Os efeitos da moléstia decorrem de lesão destrutiva numa área bilateral do encéfalo chamada substância negra. Nesta existem células especiais produtoras do neurotransmissor dopamina que por meio de fibras abastece uma outra região encefálica, também bilateral, chamada corpo estriado.
O desaparecimento da dopamina neste é a causa imediata do mal de Parkinson.
Uma doença provocada por pequena lesão em área bem delimitada parece ideal para tratamento por implante, desde que este se adapte à situação e estabeleça conexões com as células da região.
Essa adaptação foi bem comprovada em ratos e ocorre também no cérebro humano, embora seja pequena a porcentagem de células implantadas que sobrevivem, o que leva vários especialistas a usar mais de um feto para cada transplante ou a fazer implantes em diversos pontos do corpo estriado.
Em 1987 Ignacio Madrazo e colegas, do Centro Médico La Raza no México, despertaram grande interesse com a apresentação de imagens de sucessivos vídeos que mostravam surpreendentes melhoras em parkinsonianos por eles intracerebralmente implantados com células de uma das adrenais (glândulas supra-renais) do próprio paciente.

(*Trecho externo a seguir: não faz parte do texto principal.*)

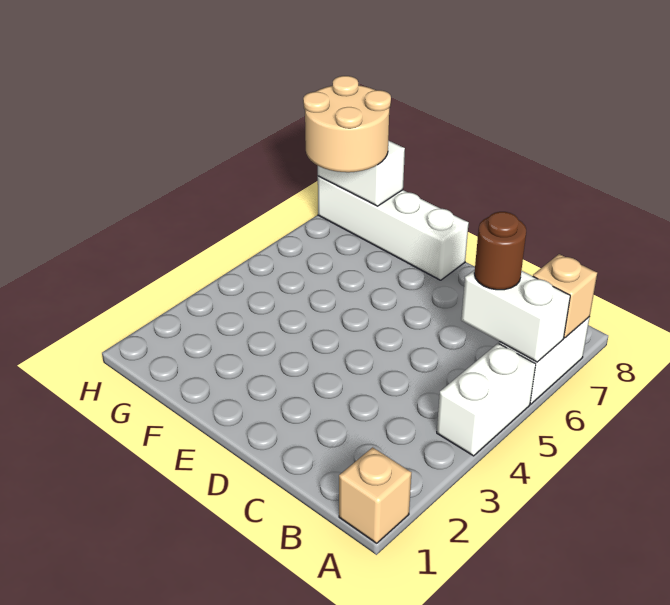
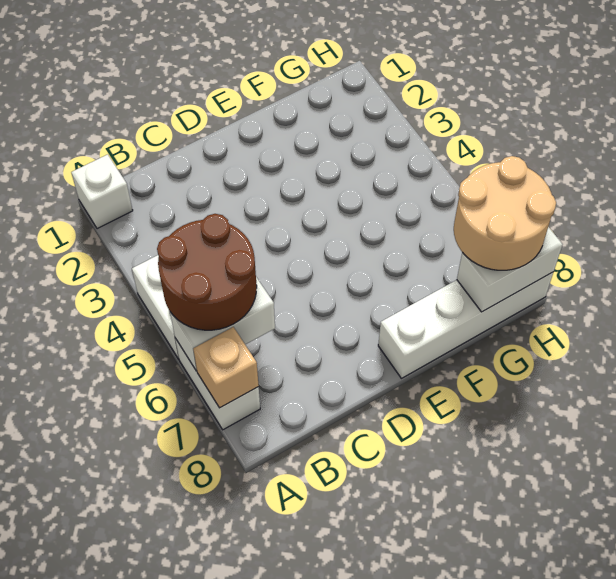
tan 1x1 brick [339,447,411,543] -> white 1x1 brick [71,154,133,229]
brown 1x1 round brick [474,212,526,290] -> brown 2x2 round brick [157,214,257,330]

As adrenais também produzem dopamina. Diversos especialistas norte-americanos tentaram sem êxito a operação, que acabou caindo no esquecimento.
Na década de 60 haviam entrado em uso médico medicamentos químicos, que têm sido aperfeiçoados, capazes de elevar o teor de dopamina, contribuindo para a melhora dos pacientes.
Mas esses medicamentos em geral apresentam duas peculiaridades. Uma é o chamado efeito "liga-desliga", que consiste em a droga ter alternância de efeitos, ora produzindo normalidade de comportamento, até com excesso de atividade, ora acarretando imobilidade quase total. A outra particularidade é alguma perda de atividade do remédio após alguns anos de uso.
Nos anos 70, Andreas Bjõrklund realizou pioneiras experiências mostrando que enxertos retirados do cérebro de fetos de ratos podiam sobreviver, crescer e integrar-se com as células do cérebro adulto da mesma espécie.
E mais: com esse implante era possível reverter os efeitos de uma forma de parkinsonismo produzida em animais.
Em 1987 Olle Lindvall realizou algumas das primeiras experiências de enxerto cerebral em seres humanos. Dois anos após já realizara seis tentativas desse gênero, quatro em parkinsonianos e duas em pessoas que haviam tomado uma droga tóxica, o MPTP, que produz sintomas muito parecidos com os do mal de Parkinson.
Não houve curas, mas quatro dos pacientes recuperaram parte da perdida mobilidade. Outros pesquisadores seguiram a mesma trilha, entre eles Niall Quinn, do Instituto de Neurologia de Londres, que operou muitos casos, um dos quais, o "paciente 7", se tornou famoso pela extraordinária recuperação.
Atualmente cirurgiões de vários países têm procurado padronizar as normas dessas operações, para tornar mais fácil a comparação dos efeitos.
Mas a técnica do implante ainda precisa ser muito aperfeiçoada e dificilmente poderá viabilizar-se como tratamento de larga escala, por seu alto preço e pela escassez de fetos onde eles podem ser legalmente obtidos.
Os otimistas esperam todavia que os progressos da cultura de células e da engenharia genética possam substituir as células fetais. O implante encontra ainda muitas objeções éticas.